What you are asked to do: Which of the lines below mention the word "Спасение"? Pull each one out.

Data shown:
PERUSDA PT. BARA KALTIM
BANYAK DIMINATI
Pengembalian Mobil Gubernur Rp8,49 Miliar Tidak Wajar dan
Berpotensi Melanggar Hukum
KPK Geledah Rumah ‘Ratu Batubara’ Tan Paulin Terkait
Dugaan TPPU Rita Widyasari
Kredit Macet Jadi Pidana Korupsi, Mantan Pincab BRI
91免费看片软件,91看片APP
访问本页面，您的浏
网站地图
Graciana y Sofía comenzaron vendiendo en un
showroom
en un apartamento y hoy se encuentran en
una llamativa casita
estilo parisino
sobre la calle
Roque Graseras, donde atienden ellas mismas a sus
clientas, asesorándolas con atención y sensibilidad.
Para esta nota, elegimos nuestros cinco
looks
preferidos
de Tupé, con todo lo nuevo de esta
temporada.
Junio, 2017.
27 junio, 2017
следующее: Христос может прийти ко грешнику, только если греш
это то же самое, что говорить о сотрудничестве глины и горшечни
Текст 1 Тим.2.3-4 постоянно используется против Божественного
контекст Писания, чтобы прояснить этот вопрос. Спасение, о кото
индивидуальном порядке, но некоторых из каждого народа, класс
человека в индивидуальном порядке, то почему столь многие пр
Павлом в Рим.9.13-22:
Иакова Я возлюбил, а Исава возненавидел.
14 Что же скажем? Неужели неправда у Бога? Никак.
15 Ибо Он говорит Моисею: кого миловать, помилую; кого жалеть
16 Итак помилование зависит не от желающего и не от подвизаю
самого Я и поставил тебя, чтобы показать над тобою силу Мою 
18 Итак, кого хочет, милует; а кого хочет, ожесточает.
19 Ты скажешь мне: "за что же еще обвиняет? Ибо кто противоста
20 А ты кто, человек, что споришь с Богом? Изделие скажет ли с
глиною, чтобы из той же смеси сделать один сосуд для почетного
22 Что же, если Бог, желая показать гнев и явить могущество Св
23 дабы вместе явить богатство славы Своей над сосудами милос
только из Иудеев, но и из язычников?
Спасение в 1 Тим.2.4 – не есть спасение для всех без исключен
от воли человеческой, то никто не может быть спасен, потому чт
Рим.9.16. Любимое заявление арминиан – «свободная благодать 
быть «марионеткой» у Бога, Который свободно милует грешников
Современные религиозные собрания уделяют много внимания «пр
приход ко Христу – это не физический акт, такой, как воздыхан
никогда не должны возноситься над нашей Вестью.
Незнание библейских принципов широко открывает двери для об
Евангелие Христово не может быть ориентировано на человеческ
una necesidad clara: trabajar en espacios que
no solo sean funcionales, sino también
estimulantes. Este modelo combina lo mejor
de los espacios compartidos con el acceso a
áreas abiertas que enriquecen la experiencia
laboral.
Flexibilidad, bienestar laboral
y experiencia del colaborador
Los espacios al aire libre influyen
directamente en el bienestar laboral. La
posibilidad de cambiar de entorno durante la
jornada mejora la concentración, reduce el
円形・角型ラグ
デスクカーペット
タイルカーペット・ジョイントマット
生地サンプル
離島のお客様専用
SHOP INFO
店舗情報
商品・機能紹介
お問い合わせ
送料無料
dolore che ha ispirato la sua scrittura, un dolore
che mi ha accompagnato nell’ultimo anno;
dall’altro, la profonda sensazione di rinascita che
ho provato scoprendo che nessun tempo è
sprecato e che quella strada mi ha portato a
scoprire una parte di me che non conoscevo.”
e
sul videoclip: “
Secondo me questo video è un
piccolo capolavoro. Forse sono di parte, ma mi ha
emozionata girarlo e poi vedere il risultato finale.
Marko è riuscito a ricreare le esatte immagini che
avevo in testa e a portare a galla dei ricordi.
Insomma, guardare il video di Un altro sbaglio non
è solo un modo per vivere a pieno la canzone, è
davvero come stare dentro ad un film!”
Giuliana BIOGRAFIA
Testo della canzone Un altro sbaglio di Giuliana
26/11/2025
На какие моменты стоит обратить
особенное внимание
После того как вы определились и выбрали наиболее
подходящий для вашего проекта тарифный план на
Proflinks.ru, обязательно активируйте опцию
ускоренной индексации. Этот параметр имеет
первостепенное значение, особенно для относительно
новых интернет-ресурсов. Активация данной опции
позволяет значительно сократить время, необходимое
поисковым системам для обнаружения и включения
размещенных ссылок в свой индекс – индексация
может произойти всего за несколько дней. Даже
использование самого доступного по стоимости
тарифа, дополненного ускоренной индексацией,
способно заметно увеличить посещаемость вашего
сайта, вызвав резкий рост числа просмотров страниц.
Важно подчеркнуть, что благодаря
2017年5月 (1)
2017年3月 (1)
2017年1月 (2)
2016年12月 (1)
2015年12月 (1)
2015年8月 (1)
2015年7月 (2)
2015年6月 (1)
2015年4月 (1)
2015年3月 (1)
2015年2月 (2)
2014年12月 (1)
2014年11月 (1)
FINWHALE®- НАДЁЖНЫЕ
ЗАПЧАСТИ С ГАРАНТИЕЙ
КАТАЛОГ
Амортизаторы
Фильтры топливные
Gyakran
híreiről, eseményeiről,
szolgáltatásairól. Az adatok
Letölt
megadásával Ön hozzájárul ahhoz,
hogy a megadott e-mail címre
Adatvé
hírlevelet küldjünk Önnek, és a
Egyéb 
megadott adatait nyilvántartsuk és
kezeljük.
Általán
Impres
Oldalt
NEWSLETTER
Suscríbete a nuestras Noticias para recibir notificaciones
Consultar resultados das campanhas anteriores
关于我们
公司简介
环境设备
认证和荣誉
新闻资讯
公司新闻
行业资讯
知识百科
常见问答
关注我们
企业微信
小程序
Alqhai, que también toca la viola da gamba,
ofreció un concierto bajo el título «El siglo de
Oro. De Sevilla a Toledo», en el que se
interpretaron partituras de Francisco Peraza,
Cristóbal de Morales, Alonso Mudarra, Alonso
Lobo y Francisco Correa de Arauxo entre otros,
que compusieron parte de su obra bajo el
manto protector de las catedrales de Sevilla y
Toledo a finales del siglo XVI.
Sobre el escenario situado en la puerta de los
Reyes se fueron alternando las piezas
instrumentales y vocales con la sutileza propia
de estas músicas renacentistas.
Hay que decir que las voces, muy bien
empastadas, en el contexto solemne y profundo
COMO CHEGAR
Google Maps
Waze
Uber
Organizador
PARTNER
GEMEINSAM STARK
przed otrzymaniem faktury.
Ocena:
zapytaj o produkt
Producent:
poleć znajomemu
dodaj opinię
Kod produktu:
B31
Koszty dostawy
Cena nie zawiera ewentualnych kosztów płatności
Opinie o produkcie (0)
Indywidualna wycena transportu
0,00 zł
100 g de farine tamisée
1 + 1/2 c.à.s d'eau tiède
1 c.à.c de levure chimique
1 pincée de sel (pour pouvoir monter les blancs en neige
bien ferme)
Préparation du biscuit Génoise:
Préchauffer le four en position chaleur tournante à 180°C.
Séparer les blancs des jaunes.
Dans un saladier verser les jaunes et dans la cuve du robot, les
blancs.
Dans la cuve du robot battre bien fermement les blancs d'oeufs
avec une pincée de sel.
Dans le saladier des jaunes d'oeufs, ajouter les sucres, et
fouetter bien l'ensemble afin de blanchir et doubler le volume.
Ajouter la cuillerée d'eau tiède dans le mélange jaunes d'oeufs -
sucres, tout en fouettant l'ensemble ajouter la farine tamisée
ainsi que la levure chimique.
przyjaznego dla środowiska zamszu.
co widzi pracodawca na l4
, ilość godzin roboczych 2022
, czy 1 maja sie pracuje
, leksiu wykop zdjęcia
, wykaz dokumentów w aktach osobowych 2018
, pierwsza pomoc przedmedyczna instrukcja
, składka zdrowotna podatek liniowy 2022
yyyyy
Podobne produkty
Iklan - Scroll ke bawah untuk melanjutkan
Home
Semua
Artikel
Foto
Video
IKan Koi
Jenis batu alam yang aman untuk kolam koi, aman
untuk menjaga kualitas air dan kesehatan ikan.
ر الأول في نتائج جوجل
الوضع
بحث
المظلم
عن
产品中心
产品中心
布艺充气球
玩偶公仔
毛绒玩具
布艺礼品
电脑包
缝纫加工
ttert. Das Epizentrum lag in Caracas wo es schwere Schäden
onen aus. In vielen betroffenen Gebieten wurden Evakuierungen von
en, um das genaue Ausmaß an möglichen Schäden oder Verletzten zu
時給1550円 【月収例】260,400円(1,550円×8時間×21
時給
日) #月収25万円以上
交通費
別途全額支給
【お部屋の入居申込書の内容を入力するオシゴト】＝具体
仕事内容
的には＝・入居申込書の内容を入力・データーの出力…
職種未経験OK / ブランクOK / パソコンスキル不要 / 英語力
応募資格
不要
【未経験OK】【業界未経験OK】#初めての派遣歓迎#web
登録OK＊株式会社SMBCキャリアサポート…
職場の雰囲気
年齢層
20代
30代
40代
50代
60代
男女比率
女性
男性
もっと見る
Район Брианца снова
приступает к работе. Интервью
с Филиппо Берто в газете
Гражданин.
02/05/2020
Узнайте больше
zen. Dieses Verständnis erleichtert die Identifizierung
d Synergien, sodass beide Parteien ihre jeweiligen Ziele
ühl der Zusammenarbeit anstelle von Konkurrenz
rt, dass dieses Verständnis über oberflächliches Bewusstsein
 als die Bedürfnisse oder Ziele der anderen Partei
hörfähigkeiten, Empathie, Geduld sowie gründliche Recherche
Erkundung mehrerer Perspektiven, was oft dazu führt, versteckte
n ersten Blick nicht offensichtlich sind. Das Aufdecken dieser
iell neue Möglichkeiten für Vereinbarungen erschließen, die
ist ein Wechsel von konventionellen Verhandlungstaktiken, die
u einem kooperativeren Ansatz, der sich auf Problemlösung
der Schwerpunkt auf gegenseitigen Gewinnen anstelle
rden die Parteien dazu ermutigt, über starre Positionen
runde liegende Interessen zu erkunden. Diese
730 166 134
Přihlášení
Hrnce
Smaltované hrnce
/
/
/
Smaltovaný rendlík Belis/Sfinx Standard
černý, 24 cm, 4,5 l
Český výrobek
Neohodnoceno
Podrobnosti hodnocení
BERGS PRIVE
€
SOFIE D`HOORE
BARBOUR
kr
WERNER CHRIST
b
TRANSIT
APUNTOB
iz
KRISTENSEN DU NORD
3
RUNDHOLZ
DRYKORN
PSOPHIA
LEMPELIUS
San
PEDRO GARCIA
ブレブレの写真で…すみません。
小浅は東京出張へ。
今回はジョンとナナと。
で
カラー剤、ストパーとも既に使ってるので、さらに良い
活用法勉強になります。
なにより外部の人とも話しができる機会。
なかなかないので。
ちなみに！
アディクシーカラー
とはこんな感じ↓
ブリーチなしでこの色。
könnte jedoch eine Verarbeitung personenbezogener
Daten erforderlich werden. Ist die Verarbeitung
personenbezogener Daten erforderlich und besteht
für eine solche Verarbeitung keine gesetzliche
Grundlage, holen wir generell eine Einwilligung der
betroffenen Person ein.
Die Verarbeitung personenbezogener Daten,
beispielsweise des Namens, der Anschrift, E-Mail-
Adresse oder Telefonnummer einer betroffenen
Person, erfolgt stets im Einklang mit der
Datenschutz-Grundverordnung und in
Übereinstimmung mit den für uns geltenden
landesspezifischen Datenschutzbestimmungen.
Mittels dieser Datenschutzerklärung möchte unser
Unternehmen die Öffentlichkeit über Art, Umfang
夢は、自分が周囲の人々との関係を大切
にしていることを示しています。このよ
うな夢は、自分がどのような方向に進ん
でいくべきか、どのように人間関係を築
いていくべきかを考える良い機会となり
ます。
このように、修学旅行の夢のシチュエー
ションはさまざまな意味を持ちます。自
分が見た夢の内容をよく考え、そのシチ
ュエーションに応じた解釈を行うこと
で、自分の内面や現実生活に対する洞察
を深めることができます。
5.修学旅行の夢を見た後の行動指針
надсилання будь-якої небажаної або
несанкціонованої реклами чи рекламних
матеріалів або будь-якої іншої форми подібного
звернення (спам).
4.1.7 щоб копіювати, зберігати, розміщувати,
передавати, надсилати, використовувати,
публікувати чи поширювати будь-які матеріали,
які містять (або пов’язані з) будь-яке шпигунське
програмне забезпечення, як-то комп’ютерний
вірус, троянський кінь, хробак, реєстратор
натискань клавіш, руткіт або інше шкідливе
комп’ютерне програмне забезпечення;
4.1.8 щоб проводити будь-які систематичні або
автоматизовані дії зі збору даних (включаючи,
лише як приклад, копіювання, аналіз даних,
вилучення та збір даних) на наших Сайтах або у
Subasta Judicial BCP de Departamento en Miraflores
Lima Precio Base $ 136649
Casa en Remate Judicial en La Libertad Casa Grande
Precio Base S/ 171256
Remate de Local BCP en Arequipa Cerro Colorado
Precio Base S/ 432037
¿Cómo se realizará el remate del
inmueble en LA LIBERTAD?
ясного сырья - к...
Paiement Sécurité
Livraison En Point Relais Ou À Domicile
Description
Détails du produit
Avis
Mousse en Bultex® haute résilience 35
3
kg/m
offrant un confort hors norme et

Task response:
контекст Писания, чтобы прояснить этот вопрос. Спасение, о кото
Спасение в 1 Тим.2.4 – не есть спасение для всех без исключен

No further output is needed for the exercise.